#### [Exercise directions]
Below are the records to retype. Keep every character exactly and leave out the pictures.

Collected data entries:
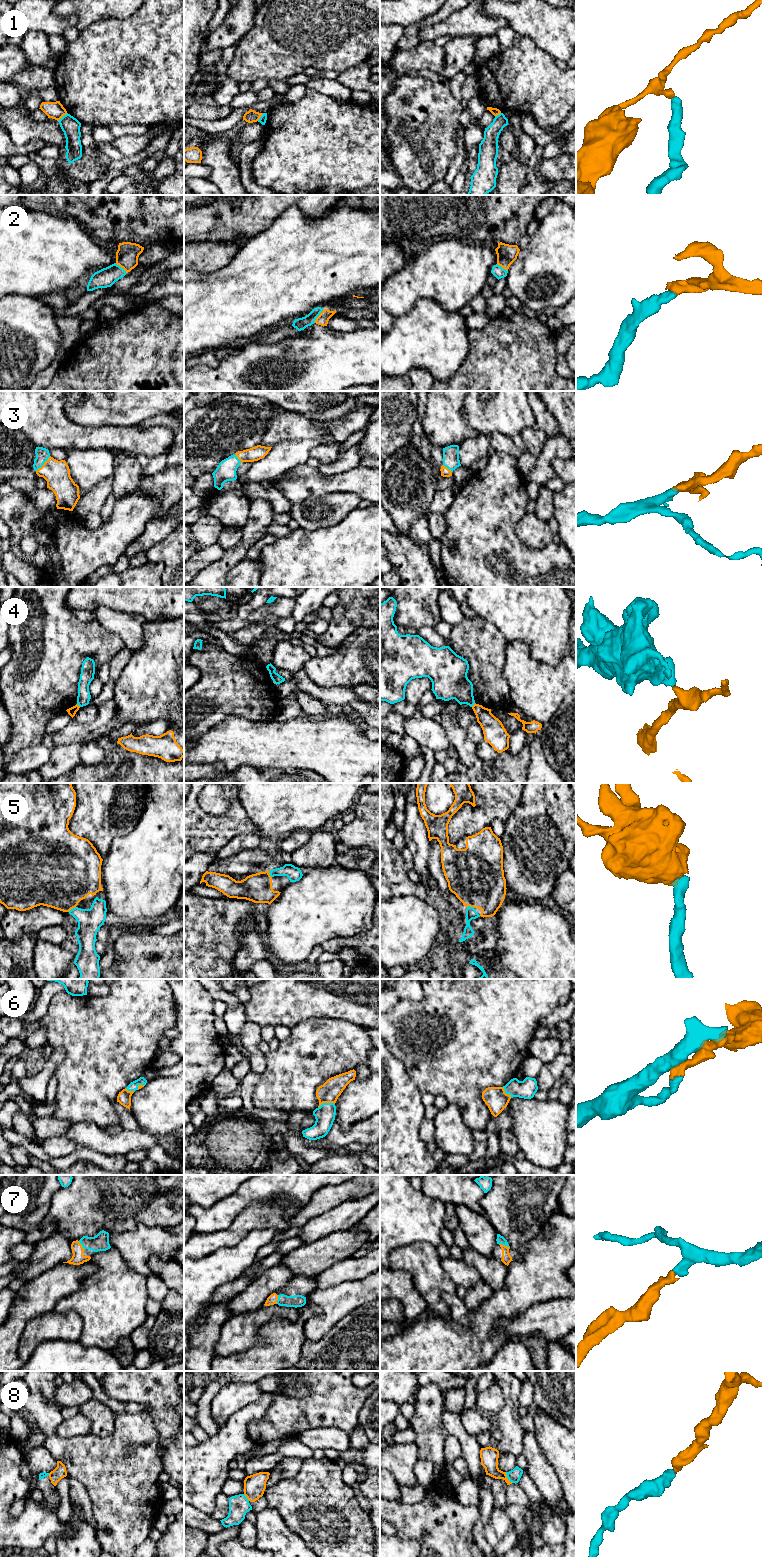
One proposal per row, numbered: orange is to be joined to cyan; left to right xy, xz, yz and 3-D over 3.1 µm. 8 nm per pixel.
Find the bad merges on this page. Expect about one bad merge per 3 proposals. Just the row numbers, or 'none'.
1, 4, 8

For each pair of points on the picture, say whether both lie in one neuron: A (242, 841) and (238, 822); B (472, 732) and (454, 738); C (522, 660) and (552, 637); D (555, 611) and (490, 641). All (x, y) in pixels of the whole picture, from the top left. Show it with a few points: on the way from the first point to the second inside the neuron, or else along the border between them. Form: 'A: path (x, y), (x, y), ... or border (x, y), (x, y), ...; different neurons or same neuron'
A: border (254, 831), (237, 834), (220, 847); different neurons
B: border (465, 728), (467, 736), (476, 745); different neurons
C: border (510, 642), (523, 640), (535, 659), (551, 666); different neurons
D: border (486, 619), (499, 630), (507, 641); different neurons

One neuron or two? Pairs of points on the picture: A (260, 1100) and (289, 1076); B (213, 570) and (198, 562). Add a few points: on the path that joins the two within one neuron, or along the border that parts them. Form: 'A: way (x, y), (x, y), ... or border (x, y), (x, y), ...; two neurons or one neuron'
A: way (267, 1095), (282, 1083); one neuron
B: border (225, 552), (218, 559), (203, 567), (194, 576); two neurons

#### [Expected answer]
One proposal per row, numbered: orange is to be joined to cyan; left to right xy, xz, yz and 3-D over 3.1 µm. 8 nm per pixel.
Find the bad merges on this page. Expect about one bad merge per 3 proposals. Just the row numbers, or 'none'.
1, 4, 8

For each pair of points on the picture, say whether both lie in one neuron: A (242, 841) and (238, 822); B (472, 732) and (454, 738); C (522, 660) and (552, 637); D (555, 611) and (490, 641). All (x, y) in pixels of the whole picture, from the top left. Show it with a few points: on the way from the first point to the second inside the neuron, or else along the border between them. Form: 'A: path (x, y), (x, y), ... or border (x, y), (x, y), ...; different neurons or same neuron'
A: border (254, 831), (237, 834), (220, 847); different neurons
B: border (465, 728), (467, 736), (476, 745); different neurons
C: border (510, 642), (523, 640), (535, 659), (551, 666); different neurons
D: border (486, 619), (499, 630), (507, 641); different neurons

One neuron or two? Pairs of points on the picture: A (260, 1100) and (289, 1076); B (213, 570) and (198, 562). Add a few points: on the path that joins the two within one neuron, or along the border that parts them. Form: 'A: way (x, y), (x, y), ... or border (x, y), (x, y), ...; two neurons or one neuron'
A: way (267, 1095), (282, 1083); one neuron
B: border (225, 552), (218, 559), (203, 567), (194, 576); two neurons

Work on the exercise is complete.